Douglas A. McIntyre is the co-founder, chief executive officer and editor in chief of 24/7 Wall St. and 24/7 Tempo. He has held these jobs since 2006.

McIntyre has written thousands of articles for 24/7 Wall St. He is an expert on corporate finance, the automotive industry, media companies and international finance. He has edited articles on national demographics, sports, personal income and travel.

His work has been quoted or mentioned in The New York Times, The Wall Street Journal, Los Angeles Times, The Washington Post, NBC News, Time, The New Yorker, HuffPost USA Today, Business Insider, Yahoo, AOL, MarketWatch, The Atlantic, Bloomberg, New York Post, Chicago Tribune, Forbes, The Guardian and many other major publications. McIntyre has been a guest on CNBC, the BBC and television and radio stations across the country.

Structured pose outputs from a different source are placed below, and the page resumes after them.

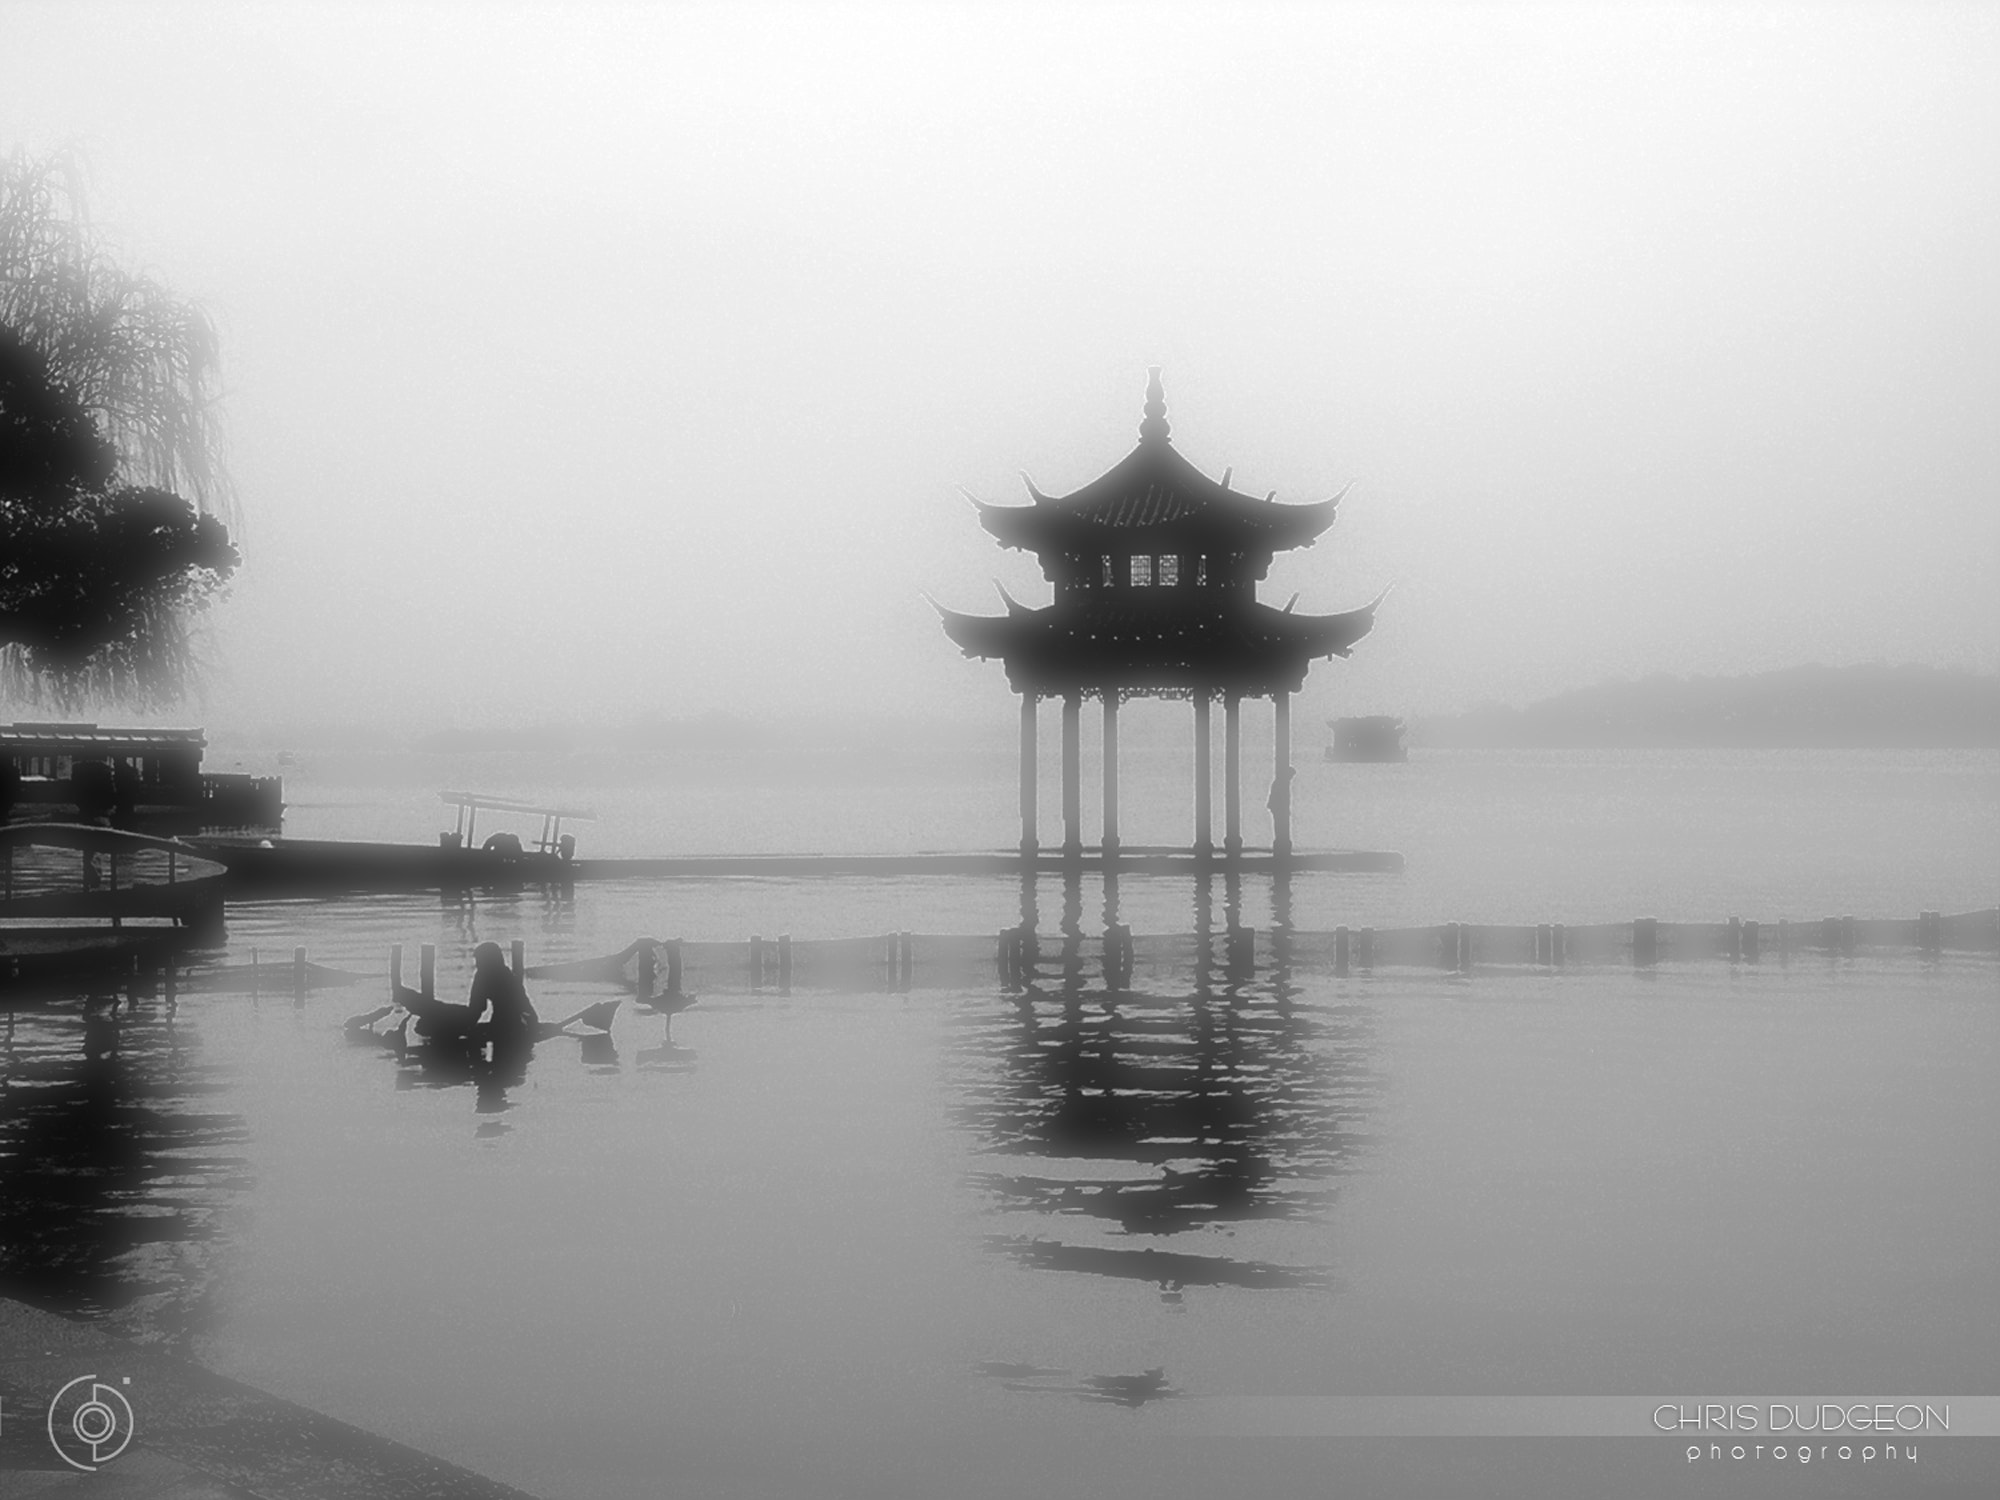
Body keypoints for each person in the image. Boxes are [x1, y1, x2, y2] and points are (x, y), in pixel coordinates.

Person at [465, 942, 539, 1040]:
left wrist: (467, 1027)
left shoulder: (483, 976)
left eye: (479, 960)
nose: (477, 964)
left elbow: (477, 1007)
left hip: (505, 1025)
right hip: (516, 1024)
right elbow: (525, 1005)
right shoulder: (507, 974)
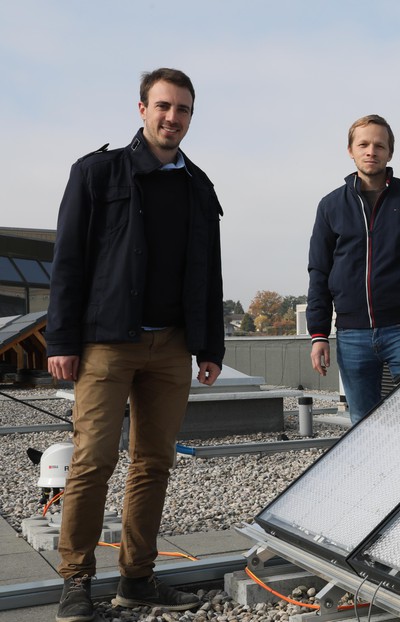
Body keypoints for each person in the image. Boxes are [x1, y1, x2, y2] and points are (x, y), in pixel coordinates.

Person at [46, 68, 224, 622]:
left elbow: (208, 272)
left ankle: (136, 578)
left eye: (184, 110)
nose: (173, 118)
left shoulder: (199, 187)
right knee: (91, 462)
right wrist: (61, 338)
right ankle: (76, 581)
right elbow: (69, 260)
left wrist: (209, 347)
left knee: (153, 463)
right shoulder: (97, 172)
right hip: (107, 343)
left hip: (171, 347)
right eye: (164, 106)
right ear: (142, 109)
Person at [307, 115, 400, 424]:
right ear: (350, 150)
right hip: (351, 336)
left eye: (379, 145)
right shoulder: (330, 206)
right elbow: (319, 271)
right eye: (364, 144)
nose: (371, 151)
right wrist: (318, 334)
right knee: (363, 424)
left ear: (389, 152)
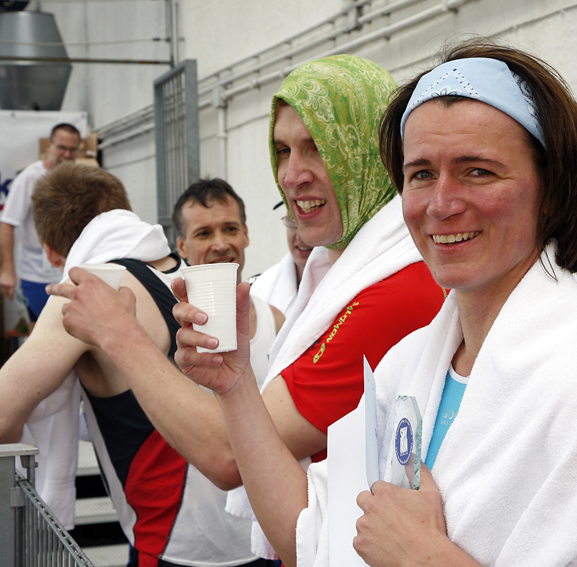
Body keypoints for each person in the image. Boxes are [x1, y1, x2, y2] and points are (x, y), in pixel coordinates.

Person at [171, 41, 577, 566]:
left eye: (478, 171)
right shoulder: (411, 366)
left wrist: (422, 558)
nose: (440, 205)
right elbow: (312, 535)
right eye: (421, 174)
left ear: (552, 191)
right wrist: (235, 385)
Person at [48, 54, 444, 556]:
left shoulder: (394, 291)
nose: (292, 175)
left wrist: (118, 333)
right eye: (282, 150)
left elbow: (226, 454)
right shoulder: (346, 274)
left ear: (373, 151)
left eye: (317, 148)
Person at [0, 163, 263, 567]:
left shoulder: (87, 292)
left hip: (177, 543)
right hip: (258, 529)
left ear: (50, 251)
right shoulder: (195, 280)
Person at [173, 178, 284, 386]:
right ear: (181, 247)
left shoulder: (275, 321)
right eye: (204, 233)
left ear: (246, 234)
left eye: (230, 229)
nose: (221, 244)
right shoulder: (172, 329)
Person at [0, 122, 80, 320]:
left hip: (71, 273)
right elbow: (7, 224)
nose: (67, 154)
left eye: (72, 149)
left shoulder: (79, 178)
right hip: (37, 276)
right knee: (42, 330)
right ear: (49, 146)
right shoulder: (30, 178)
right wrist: (8, 270)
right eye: (62, 148)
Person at [249, 203, 311, 315]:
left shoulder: (342, 287)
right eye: (292, 222)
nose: (300, 236)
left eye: (310, 223)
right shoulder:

A magna cum laude graduate of Harvard College, McIntyre also was president of The Harvard Advocate. Founded in 1866, the Advocate is the oldest college publication in the United States.

TheStreet.com, Comps.com and Edgar Online are some of the public companies for which McIntyre served on the board of directors. He was a Vicinity Corporation board member when the company was sold to Microsoft in 2002. He served on the audit committees of some of these companies.

McIntyre has been the CEO of FutureSource, a provider of trading terminals and news to commodities and futures traders. He was president of Switchboard, the online phone directory company. He served as chairman and CEO of On2 Technologies, the video compression company that provided video compression software for Adobe’s Flash. Google bought On2 in 2009.